My joke never explained exactly what had happened to Sister Theresa after she discovered the wiles and pleasures of Las Vegas.
But it was easy enough to imagine.
Women who want to be the girls in the cockpit have to wind up losers. They just can't win. Not anything that's important.
Tell that to Women's Lib.
Chauvinistically speaking.
WRAP-UP
"Ed?"
"Huh—?"
"Wake up. There's a man at the door."
"At this time of night—?"
"It's ten o'clock in the morning.
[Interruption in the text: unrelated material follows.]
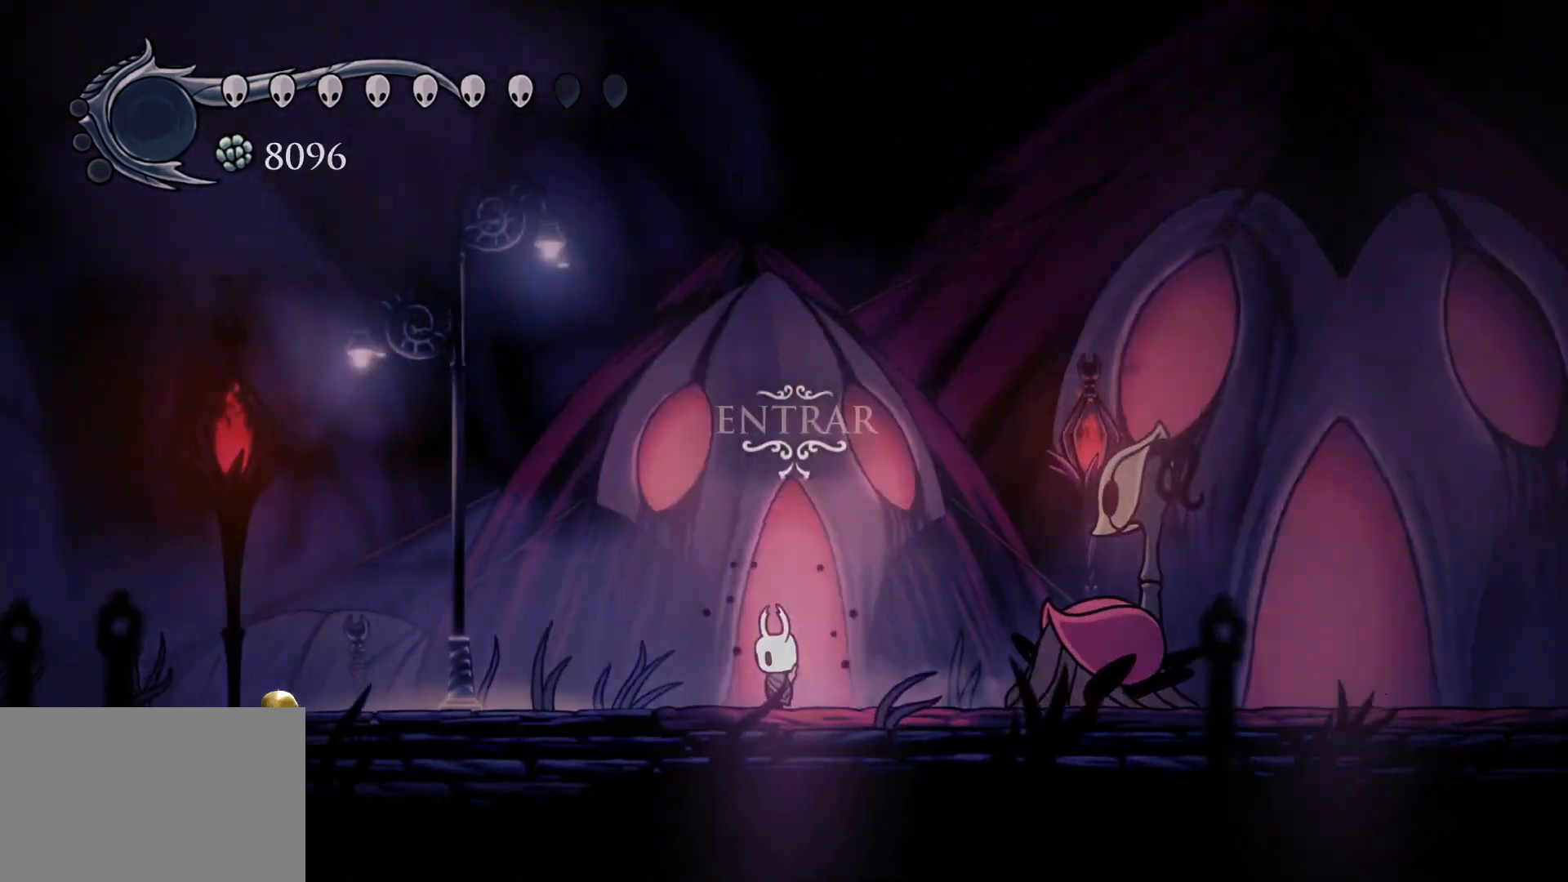
{"keys": [], "mouse": [], "events": [[83, "e", "up"]]}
Breakfast is almost ready. And I think you ought to talk to Michael Monks before he goes away mad. He's the best friend you have."
"Mike here? Why that old—gee, I'm sorry, Melissa. I didn't really want him to know about us——"
"Don't be dopey, dear Noon. Mike knows how I've felt about you for years. He just doesn't talk about it, that's all. Now, I'm going to let him in and you make yourself decent."